TEXTO DEL EJERCICIO.
• • • • • • •
Juventud Rebelde - Diario de la Juventud Cubana

Con «pistas y señales» para toda la vida

Autor:

Liudmila Peña Herrera

Sentados en círculo, con las piernas extendidas y las manos apoyadas en la yerba húmeda de rocío, una treintena de niños y niñas canta La Guantanamera. Alrededor de la fogata de una noche de los años 90, se congregan el más lento del grupo en trepar por una cuerda, la más rápida haciendo el nudo ballestrinque, el que se «despistó» buscando las señales, la que sabe orientarse en el terreno…, y todos los entusiastas exploradores de pañoleta azul o roja.

Quién le diría a la muchachita del moño hasta la cintura que, muchos años después, ella sentiría nostalgia de aquellas acampadas pioneriles en las cuales aprendió a freír huevo en una cáscara de naranja. Qué iba a imaginar Clara, la chiquita dirigente y leguleya, que algún día recordaría con ternura las clases musicales por radio con la «profesora invisible».

Quién le iba a decir al teacher Amadito que volvería a vivir —ahora junto a sus alumnos— la época de la Unión de Pioneros de Cuba, cuando por fin pudo asistir a una escuela. En su casa apenas había aprendido a leer y escribir (cuando la educación no era gratuita), gracias a su abuela Sara, porque la pobreza de la familia era tan dura como los callos de sus pies descalzos.

En su devenir de seis décadas, la organización que reúne a los infantes desde las primeras edades escolares acumula tantos afectos, aprendizajes y crecimiento, que es muy difícil recordar todos los instantes que le debemos.
• • • • • • •
DATOS PROPORCIONADOS.
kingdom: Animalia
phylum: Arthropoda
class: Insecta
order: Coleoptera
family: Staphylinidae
• • • • • • •
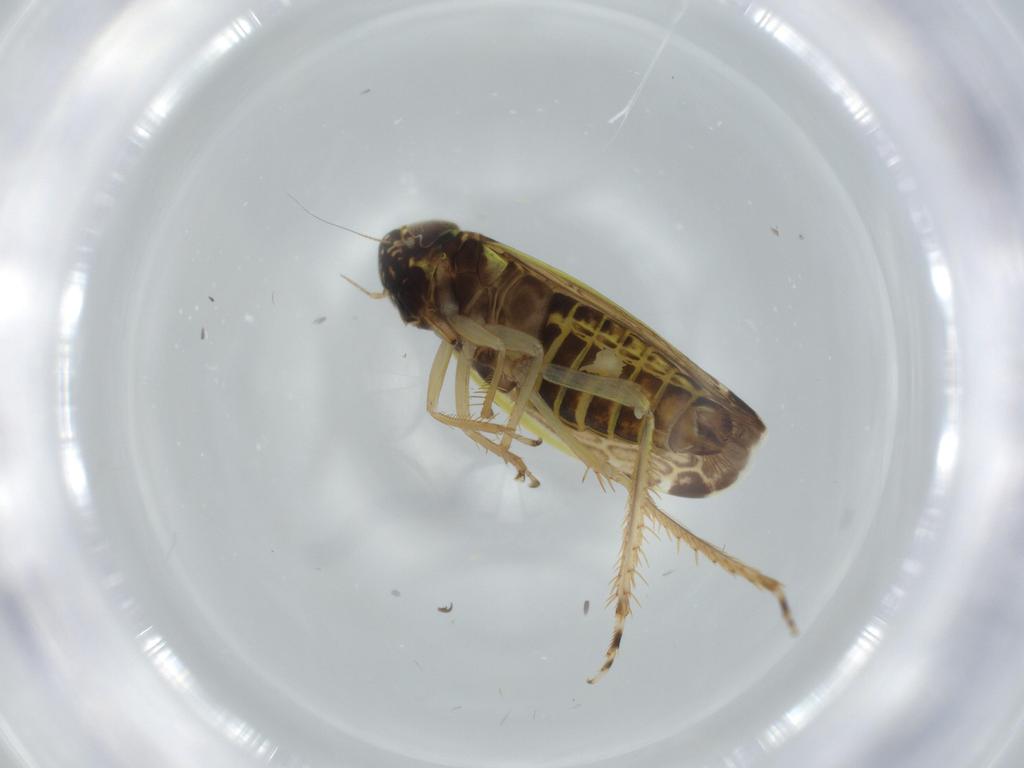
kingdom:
• • • • • • •
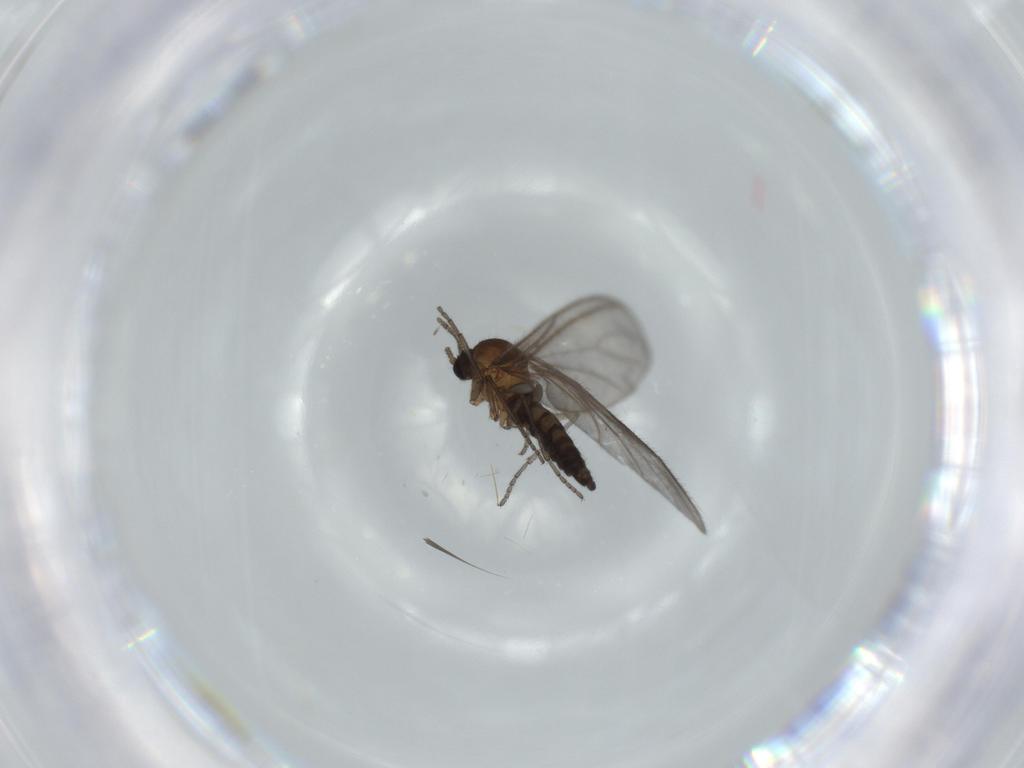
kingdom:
• • • • • • •
Cambia «fogata» por «hoguera» y escribe de nuevo el fragmento del texto sobre los pioneros que va de «Sentados en círculo, con» a «azul o roja.».

Sentados en círculo, con las piernas extendidas y las manos apoyadas en la yerba húmeda de rocío, una treintena de niños y niñas canta La Guantanamera. Alrededor de la hoguera de una noche de los años 90, se congregan el más lento del grupo en trepar por una cuerda, la más rápida haciendo el nudo ballestrinque, el que se «despistó» buscando las señales, la que sabe orientarse en el terreno…, y todos los entusiastas exploradores de pañoleta azul o roja.